• Your objective:
Render every line of the records below as a numbered list, skipping blank lines. Leave the pictures out of your answer.

------ Available data ------

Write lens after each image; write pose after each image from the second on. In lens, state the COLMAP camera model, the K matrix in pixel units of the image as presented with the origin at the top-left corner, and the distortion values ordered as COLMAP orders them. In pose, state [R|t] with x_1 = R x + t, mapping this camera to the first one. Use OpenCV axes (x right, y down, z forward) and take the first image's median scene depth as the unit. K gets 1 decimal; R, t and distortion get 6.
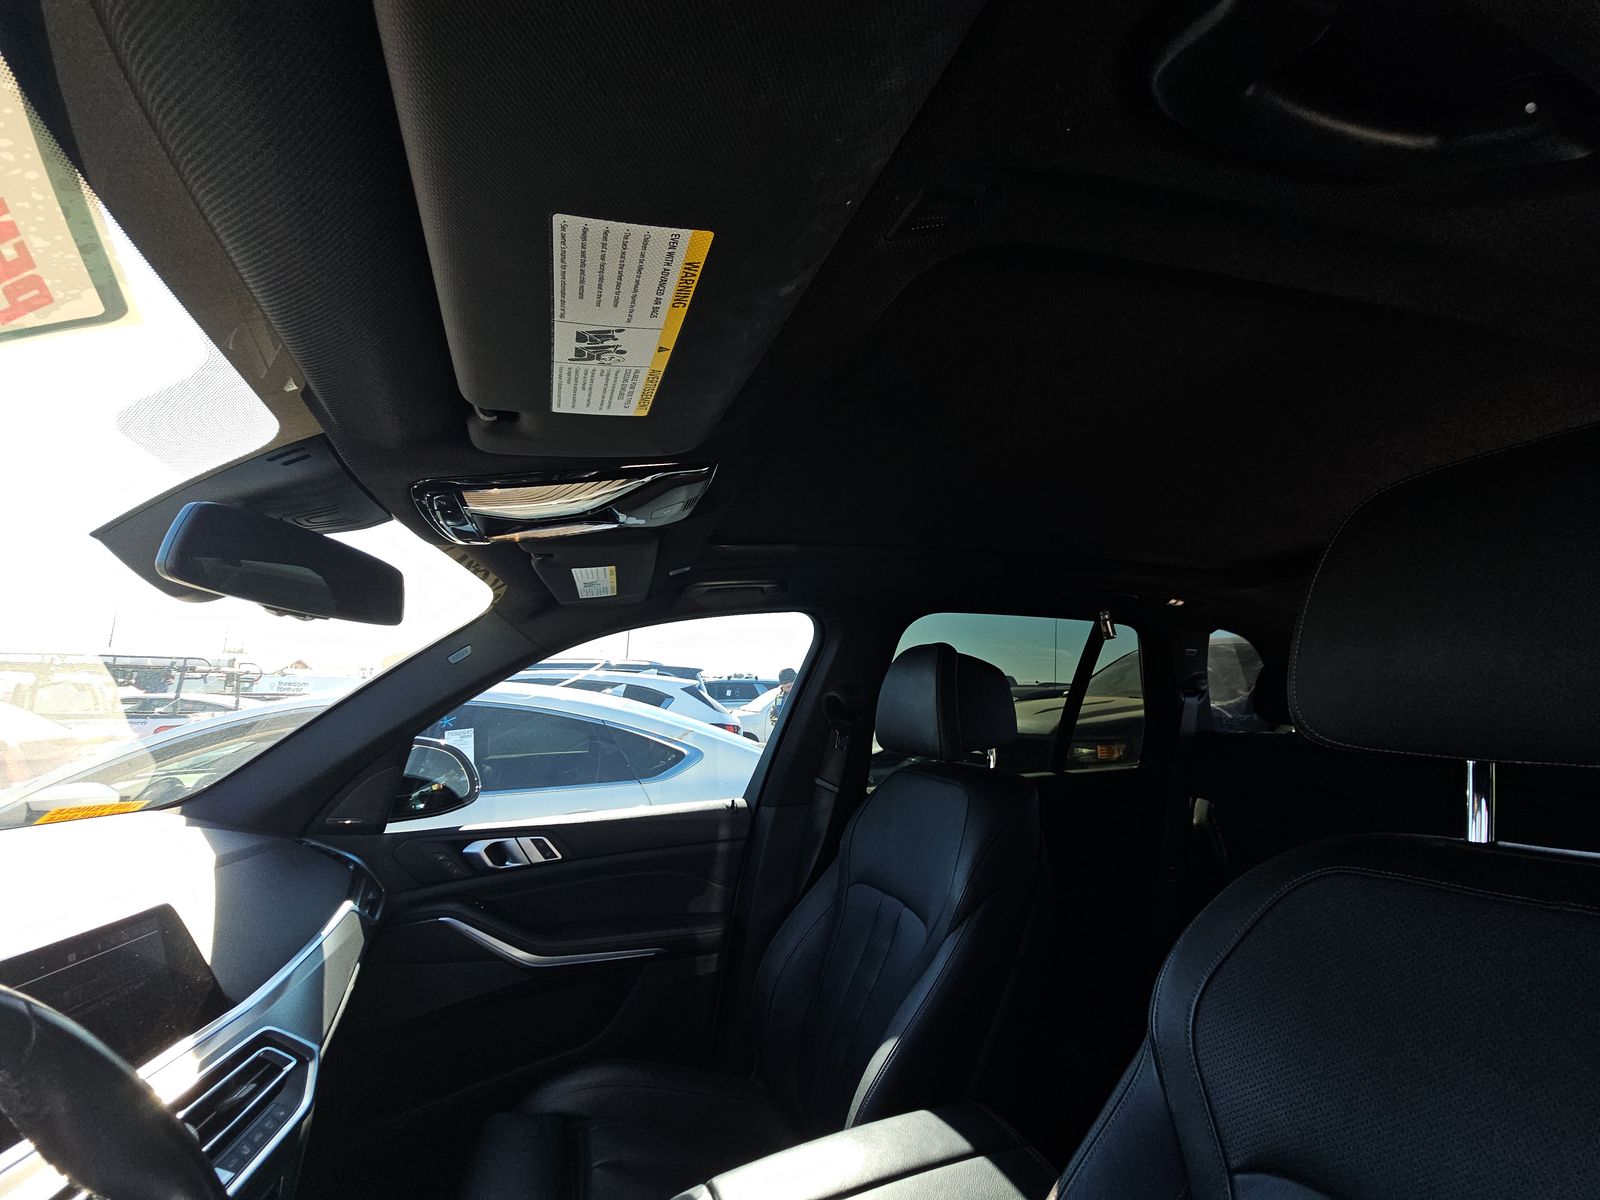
lens RADIAL K [[649.3, 0, 799.8], [0, 649.3, 602.8], [0, 0, 1]] dist [0.012083, -0.013339]
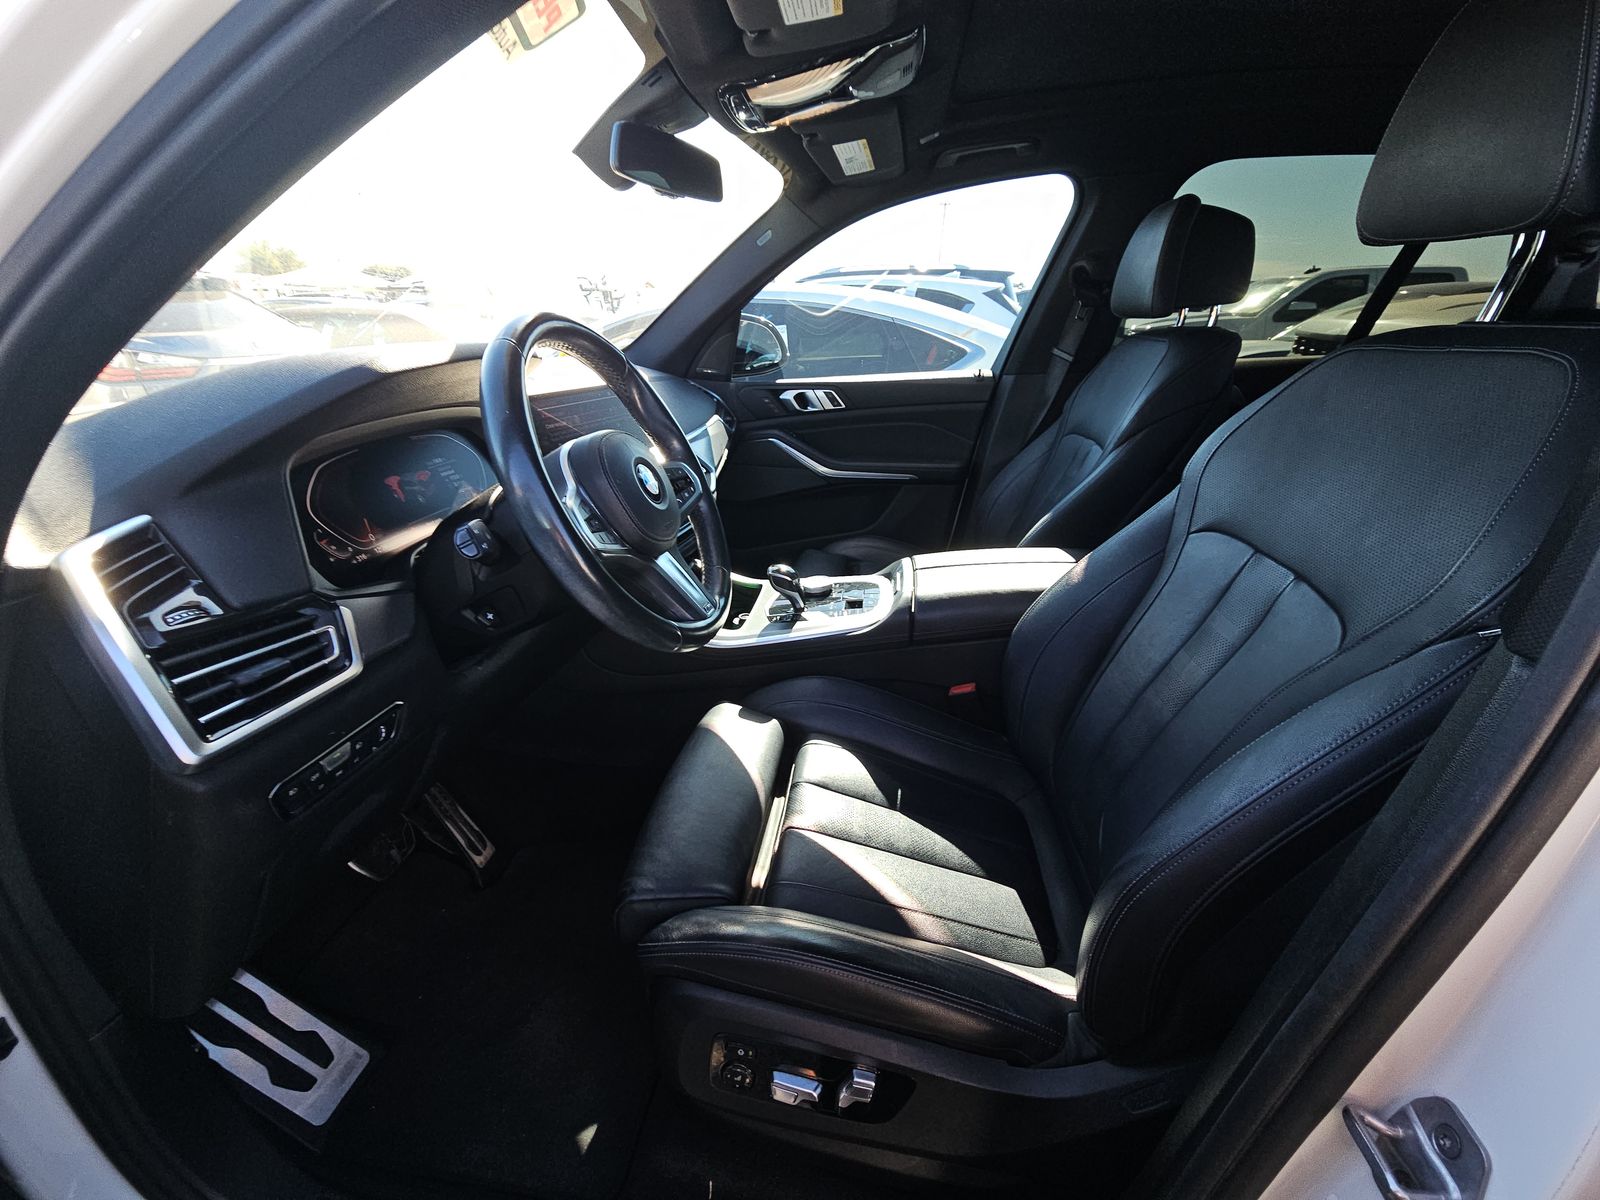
lens RADIAL K [[655.4, 0, 790.7], [0, 655.4, 603.2], [0, 0, 1]] dist [0.020677, -0.013460]
pose [[0.895212, 0.169320, -0.412220, 0.215362], [0.074051, 0.855628, 0.512267, 0.038177], [0.439444, -0.489113, 0.753430, -0.366829]]
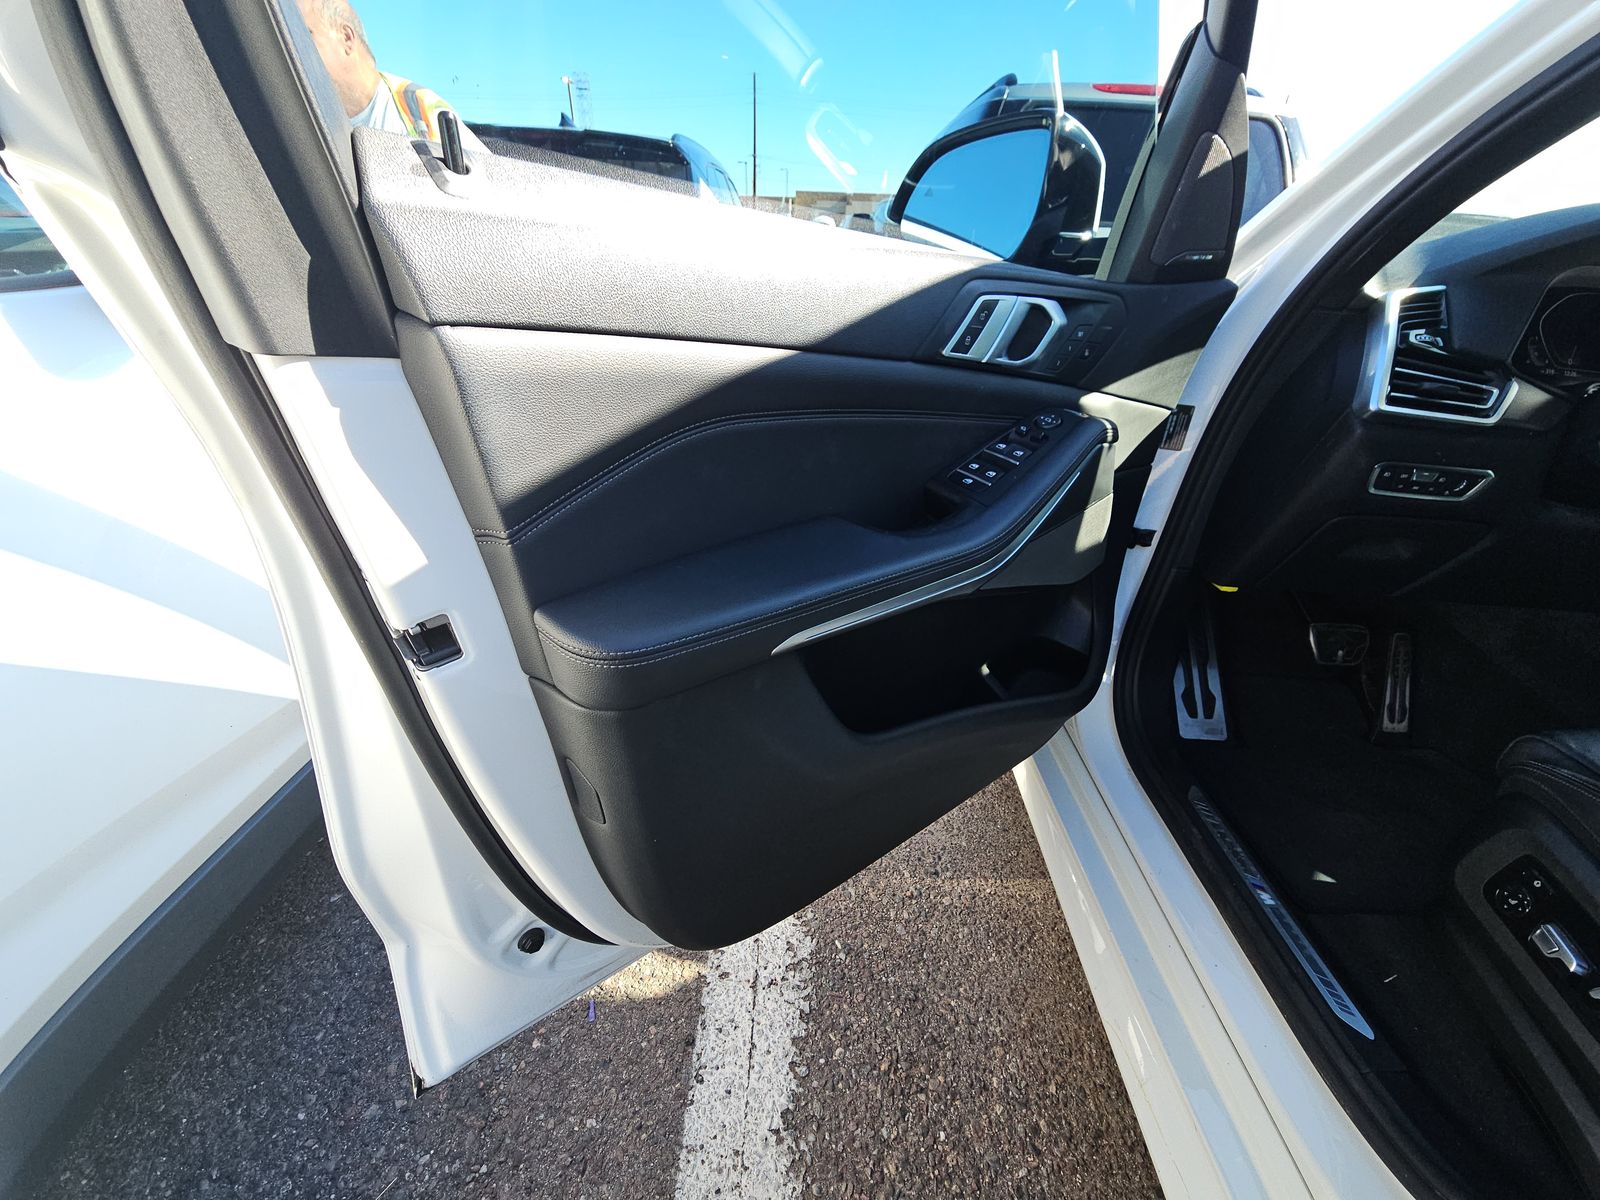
lens RADIAL K [[649.3, 0, 799.8], [0, 649.3, 602.8], [0, 0, 1]] dist [0.012083, -0.013339]
pose [[-0.331156, 0.445354, -0.831863, 0.626873], [0.092328, 0.892670, 0.441153, 0.131561], [0.939048, 0.069287, -0.336732, -0.610728]]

------

• Answer to the exercise:
1. Write lens after each image; write pose after each image from the second on. In lens, state the COLMAP camera model, the K matrix in pixel units of the image as presented with the origin at the top-left corner, and the distortion values ordered as COLMAP orders them. In pose, state [R|t] with x_1 = R x + t, mapping this camera to the first one. Use OpenCV axes (x right, y down, z forward) and take the first image's median scene depth as the unit. K gets 1 decimal; R, t and distortion get 6.
2. lens RADIAL K [[649.3, 0, 799.8], [0, 649.3, 602.8], [0, 0, 1]] dist [0.012083, -0.013339]
3. lens RADIAL K [[655.4, 0, 790.7], [0, 655.4, 603.2], [0, 0, 1]] dist [0.020677, -0.013460]
4. pose [[0.895212, 0.169320, -0.412220, 0.215362], [0.074051, 0.855628, 0.512267, 0.038177], [0.439444, -0.489113, 0.753430, -0.366829]]
5. lens RADIAL K [[649.3, 0, 799.8], [0, 649.3, 602.8], [0, 0, 1]] dist [0.012083, -0.013339]
6. pose [[-0.331156, 0.445354, -0.831863, 0.626873], [0.092328, 0.892670, 0.441153, 0.131561], [0.939048, 0.069287, -0.336732, -0.610728]]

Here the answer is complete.